+++ SUPPLIED MATERIAL

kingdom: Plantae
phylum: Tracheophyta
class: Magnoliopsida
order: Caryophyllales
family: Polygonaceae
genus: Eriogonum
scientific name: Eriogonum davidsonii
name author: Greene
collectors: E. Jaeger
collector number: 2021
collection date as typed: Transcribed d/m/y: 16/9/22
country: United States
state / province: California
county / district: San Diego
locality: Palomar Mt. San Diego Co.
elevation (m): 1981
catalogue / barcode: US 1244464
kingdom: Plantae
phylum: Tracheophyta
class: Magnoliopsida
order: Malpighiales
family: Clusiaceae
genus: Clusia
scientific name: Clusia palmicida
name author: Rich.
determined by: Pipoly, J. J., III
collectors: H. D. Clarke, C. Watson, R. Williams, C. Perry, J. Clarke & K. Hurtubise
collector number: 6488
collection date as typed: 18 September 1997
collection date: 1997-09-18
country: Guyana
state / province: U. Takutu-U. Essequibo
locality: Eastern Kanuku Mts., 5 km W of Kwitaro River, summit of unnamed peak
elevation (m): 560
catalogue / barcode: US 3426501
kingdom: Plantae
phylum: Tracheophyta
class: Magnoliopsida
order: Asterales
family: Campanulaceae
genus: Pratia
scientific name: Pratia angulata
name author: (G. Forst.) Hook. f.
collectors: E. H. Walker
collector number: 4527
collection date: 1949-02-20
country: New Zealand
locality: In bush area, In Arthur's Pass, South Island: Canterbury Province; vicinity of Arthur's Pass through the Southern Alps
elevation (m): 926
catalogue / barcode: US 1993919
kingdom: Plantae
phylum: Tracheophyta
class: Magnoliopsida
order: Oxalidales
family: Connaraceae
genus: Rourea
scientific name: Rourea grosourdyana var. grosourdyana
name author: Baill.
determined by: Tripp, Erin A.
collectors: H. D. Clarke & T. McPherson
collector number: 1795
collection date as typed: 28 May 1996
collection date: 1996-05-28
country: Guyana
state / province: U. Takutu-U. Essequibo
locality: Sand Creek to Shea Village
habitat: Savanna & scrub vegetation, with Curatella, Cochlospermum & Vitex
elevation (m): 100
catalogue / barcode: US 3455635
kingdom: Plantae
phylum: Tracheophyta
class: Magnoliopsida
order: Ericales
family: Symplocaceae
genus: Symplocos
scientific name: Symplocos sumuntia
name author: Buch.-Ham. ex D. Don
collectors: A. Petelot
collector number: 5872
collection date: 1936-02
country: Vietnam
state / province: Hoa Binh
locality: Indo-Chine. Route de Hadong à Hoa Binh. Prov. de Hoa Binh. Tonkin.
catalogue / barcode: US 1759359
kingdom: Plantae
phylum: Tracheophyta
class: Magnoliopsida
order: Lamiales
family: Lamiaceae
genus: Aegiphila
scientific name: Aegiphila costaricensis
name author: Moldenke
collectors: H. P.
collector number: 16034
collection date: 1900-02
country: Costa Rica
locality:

++++++

DIRECTIONS FOR THIS TASK: Set down every line of the entries above verbatim, in their original order and with no changes.

WRITTEN RESPONSE:
kingdom: Plantae
phylum: Tracheophyta
class: Magnoliopsida
order: Caryophyllales
family: Polygonaceae
genus: Eriogonum
scientific name: Eriogonum davidsonii
name author: Greene
collectors: E. Jaeger
collector number: 2021
collection date as typed: Transcribed d/m/y: 16/9/22
country: United States
state / province: California
county / district: San Diego
locality: Palomar Mt. San Diego Co.
elevation (m): 1981
catalogue / barcode: US 1244464
kingdom: Plantae
phylum: Tracheophyta
class: Magnoliopsida
order: Malpighiales
family: Clusiaceae
genus: Clusia
scientific name: Clusia palmicida
name author: Rich.
determined by: Pipoly, J. J., III
collectors: H. D. Clarke, C. Watson, R. Williams, C. Perry, J. Clarke & K. Hurtubise
collector number: 6488
collection date as typed: 18 September 1997
collection date: 1997-09-18
country: Guyana
state / province: U. Takutu-U. Essequibo
locality: Eastern Kanuku Mts., 5 km W of Kwitaro River, summit of unnamed peak
elevation (m): 560
catalogue / barcode: US 3426501
kingdom: Plantae
phylum: Tracheophyta
class: Magnoliopsida
order: Asterales
family: Campanulaceae
genus: Pratia
scientific name: Pratia angulata
name author: (G. Forst.) Hook. f.
collectors: E. H. Walker
collector number: 4527
collection date: 1949-02-20
country: New Zealand
locality: In bush area, In Arthur's Pass, South Island: Canterbury Province; vicinity of Arthur's Pass through the Southern Alps
elevation (m): 926
catalogue / barcode: US 1993919
kingdom: Plantae
phylum: Tracheophyta
class: Magnoliopsida
order: Oxalidales
family: Connaraceae
genus: Rourea
scientific name: Rourea grosourdyana var. grosourdyana
name author: Baill.
determined by: Tripp, Erin A.
collectors: H. D. Clarke & T. McPherson
collector number: 1795
collection date as typed: 28 May 1996
collection date: 1996-05-28
country: Guyana
state / province: U. Takutu-U. Essequibo
locality: Sand Creek to Shea Village
habitat: Savanna & scrub vegetation, with Curatella, Cochlospermum & Vitex
elevation (m): 100
catalogue / barcode: US 3455635
kingdom: Plantae
phylum: Tracheophyta
class: Magnoliopsida
order: Ericales
family: Symplocaceae
genus: Symplocos
scientific name: Symplocos sumuntia
name author: Buch.-Ham. ex D. Don
collectors: A. Petelot
collector number: 5872
collection date: 1936-02
country: Vietnam
state / province: Hoa Binh
locality: Indo-Chine. Route de Hadong à Hoa Binh. Prov. de Hoa Binh. Tonkin.
catalogue / barcode: US 1759359
kingdom: Plantae
phylum: Tracheophyta
class: Magnoliopsida
order: Lamiales
family: Lamiaceae
genus: Aegiphila
scientific name: Aegiphila costaricensis
name author: Moldenke
collectors: H. P.
collector number: 16034
collection date: 1900-02
country: Costa Rica
locality:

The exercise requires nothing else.